While serving in the Senate in 1861, Cary also volunteered to serve as surgeon with the 12th Wisconsin Infantry Regiment in the American Civil War, bringing along his brother Amzi Beriah Cary as 1st assistant surgeon. Unlike many other politicians turned Union Army volunteers, Cary did not resign his political office, as the timing of the legislative floor sessions and the 12th Wisconsin's deployment enabled him to assist in the organizing of the regiment in the fall of 1861, complete his legislative duties in the winter of 1861-1862, then join the regiment in Kansas in the spring. Due to his duties, however, he was absent from the Senate for the summer and fall special sessions. His brother died of disease in the fall of 1862. In 1863, Cary was detailed to serve as medical inspector for XVI Corps, where he remained until mustering out in June 1863.

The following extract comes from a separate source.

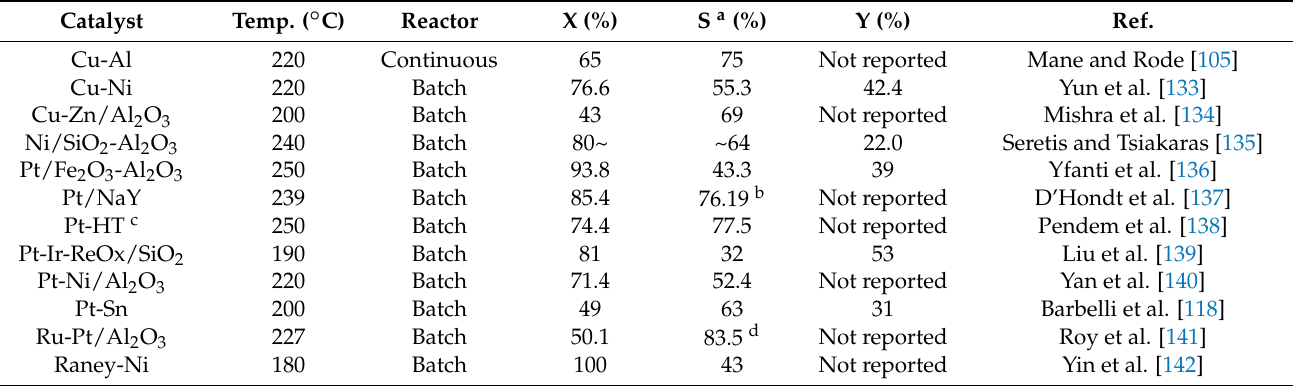
Table 4. Heterogeneous catalysts used for glycerol APR to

He was subsequently elected as a delegate to the 1864 Republican National Convention.

After the war, Cary moved to Fond du Lac County, Wisconsin, and was elected to another term in the Wisconsin State Assembly in 1866, representing part of the city of Fond du Lac.

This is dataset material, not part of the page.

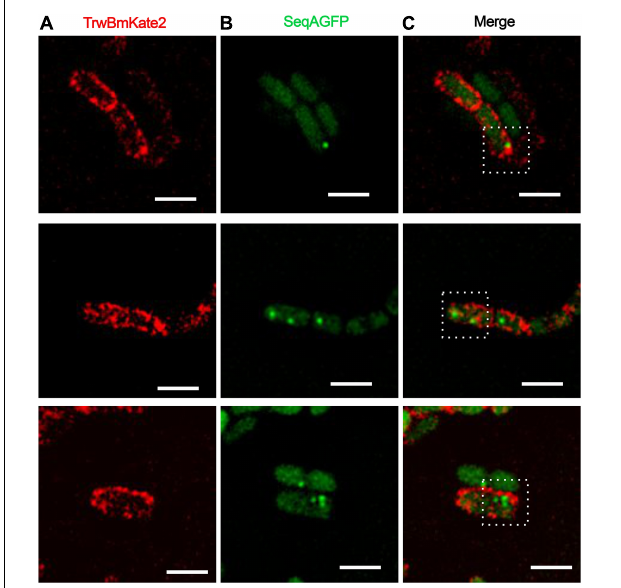
FIGURE 5 | Conjugative R388 transfer visualized as fluorescent SeqA-GFP foci in recipient cells. MG1655 dam + donor cells hosting R388: trwBmKate2 were mated with dam - recipient cells expressing SeqA-GFP from the chromosome. Conjugation was performed in enriched M9 minimal media plates and then, cells were transferred to the microscope for image-recording. Transconjugants were monitored by the presence of fluorescent foci, indicating the binding of SeqA-GFP to hemy-methylated DNA. In some transconjugant cells, up to three independent foci were detected. Images show the same pad of transconjugant cells recorded at different emission wavelengths: 630 nm for mKate2 ( A , red) and 540 nm for SeqA-GFP ( B , green). The merged images in panel (C) show the fluorescent foci of SeqA-GFP plus TrwBmKate2 in the membrane, which is expressed from the recently transferred R388 plasmid. (Scale bar: 2 µ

In 1868, Cary moved west to San Jose, California, where he established a medical practice. In 1873, however, he received a federal appointment from U.S. President Ulysses S. Grant, and served as inspector of the San Francisco Revenue District. He moved to Oakland, California, to accept that role, and remained there for the rest of his life. During his time in Oakland, he also served as city health officer and surgeon of San Quentin State Prison.

In 1882, he was elected to a two-year term in the California State Assembly, representing Alameda County from 1883 to 1885.

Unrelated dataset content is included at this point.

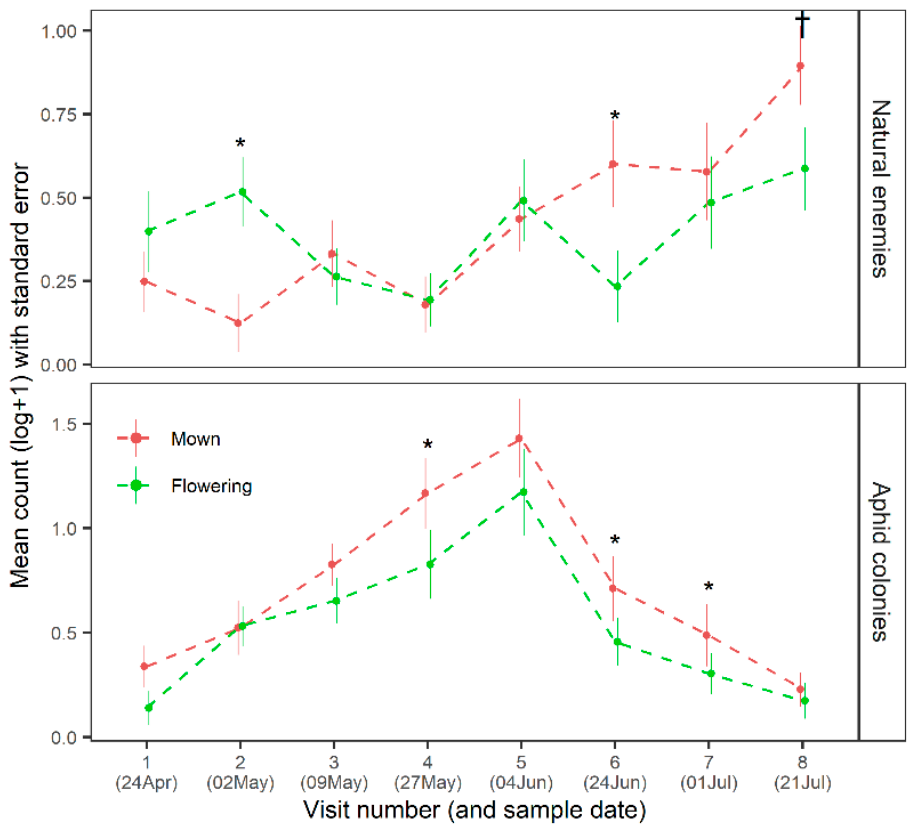
Figure 4. Number of aphid colonies and natural enemies on apple trees across the season, above mown and flowering understoreys. Bars represent standard errors. Symbols refer to p -values, where * < 0.05, † < 0.1. See Table S6 for model outputs. Table 4. Effects of understorey management on apple damage, according to negative binomial GLMMs. Positive estimated regression parameters represent association with flowering understoreys. ‘Other insect damage’ includes Cydia pomonella , Operophtera brumata , and capsid damage, which were too infrequent to be analysed separately. Apple Damage Estimate Standard Error Z Value P -Value Aphids − 0.846 Other insect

Cary traveled to Chicago with the California delegation to the 1888 Republican National Convention, though he was not a formal delegate. He became ill on his return trip, and never recovered. He died on September 16, 1888, at his home in Oakland.

==Personal life and family==
Luther H. Cary Jr. was the 2nd of at least 8 children born to Luther H. Cary Sr. (1800-1874) and Lucy (' Doolittle; 1794-1870). Aside from his brother, Amzi, who served with him and died of disease in the Civil War, another of Cary's younger brothers, Eugene Cary, also served as an officer in the Civil War and went on to a notable career as a lawyer, politician, and judge in Wisconsin, Tennessee, and finally Chicago.

The Cary family were descendants of the colonist John Cary, who emigrated from England to the Plymouth Colony in the 1630s and was possibly the first Latin school teacher in the colony. John Cary was a member of the Cary family of English aristocrats. Luther Cary's Wisconsin contemporary John W. Cary was a second-cousin once-removed, with their last common ancestor being Jabez Cary (1691-1760).

Luther Cary married Arvilla Ferguson at Boston, New York, in September 1846. They had three children together, though their first son died in childhood.